Bundeskanzler Gerhard Schröder setzt sich für ein Miteinander von ökologischem Landbau und konventioneller Landwirtschaft ein. Der Öko-Landbau könne die traditionelle Landwirtschaft nicht ersetzen, sagte der Kanzler auf einer Agrarkonferenz der SPD-Bundestagsfraktion. Ökologische Produktion habe nur einen Anteil von vier Prozent an der Gesamtagrarproduktion und 2,5 Prozent an der Fläche.

Es komme nicht darauf an, in welchem Agrarunternehmen die Produkte hergestellt würden, sondern unter welchen Bedingungen, sagte Schröder. Letztlich werde an der Ladentheke entschieden, ob der Verbraucher das Produkt kaufe. Es dürfe nichts drin sein, was nicht hineingehört.

Schröder stellte klar, dass der Begriff "Agrarfabriken" die Art und Weise der Produktion, jedoch nicht die Betriebsgröße betreffe.
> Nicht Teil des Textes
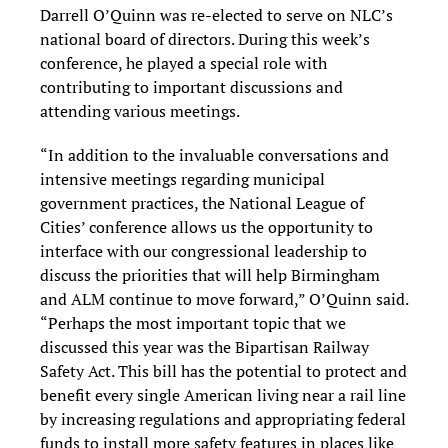
Darrell O’Quinn was re-elected to serve on NLC’s
national board of directors. During this week’s
conference, he played a special role with
contributing to important discussions and
attending various meetings.
“In addition to the invaluable conversations and
intensive meetings regarding municipal
government practices, the National League of
Cities’ conference allows us the opportunity to
interface with our congressional leadership to
discuss the priorities that will help Birmingham
and ALM continue to move forward,” O’Quinn said.
“Perhaps the most important topic that we
discussed this year was the Bipartisan Railway
Safety Act. This bill has the potential to protect and
benefit every single American living near a rail line
by increasing regulations and appropriating federal
funds to install more safety features in places like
Jeder landwirtschaftliche Betrieb, der seine Futtermittel weitgehend selbst produziere, gelte für ihn nicht als Agrarfabrik, sondern als bäuerlicher Produzent.
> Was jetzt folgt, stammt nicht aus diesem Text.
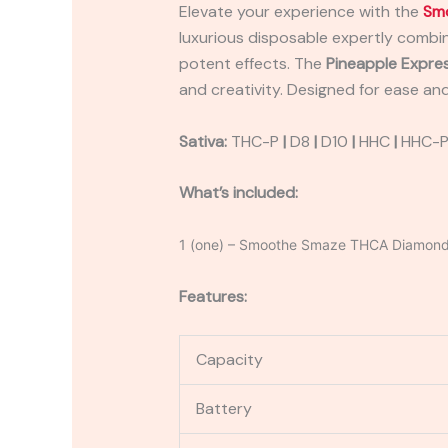
Elevate your experience with the
Sm
luxurious disposable expertly combin
potent effects. The
Pineapple Expre
and creativity. Designed for ease and
Sativa:
THC-P
|
D8
|
D10
|
HHC
|
HHC-
What’s included:
1 (one) – Smoothe Smaze THCA Diamond
Features:
Capacity
Battery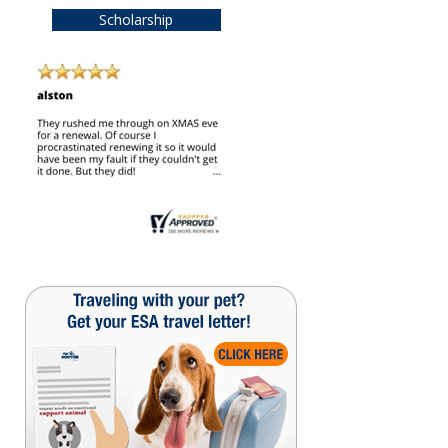
Scholarship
Die ostdeutsche Landwirtschaft hält nach Einschätzung von Schröder mit ihrer Leistungsfähigkeit jedem internationalen Vergleich Stand. Sie sei auch für die Zukunft hervorragend positioniert. Der Strukturwandel habe sich hier in einem viel kürzeren Zeitraum vollzogen als im Westen. Der Anpassungsdruck sei höher gewesen. Die Leistungen der Menschen verdienten Respekt, betonte der Kanzler. Wegen der erhöhten Produktivität komme die Landwirtschaft mit immer weniger Arbeitskräften aus. Deshalb müssten neue Arbeitsplätze in Handwerk und Gewerbe, Tourismus und Naturschutz geschaffen werden.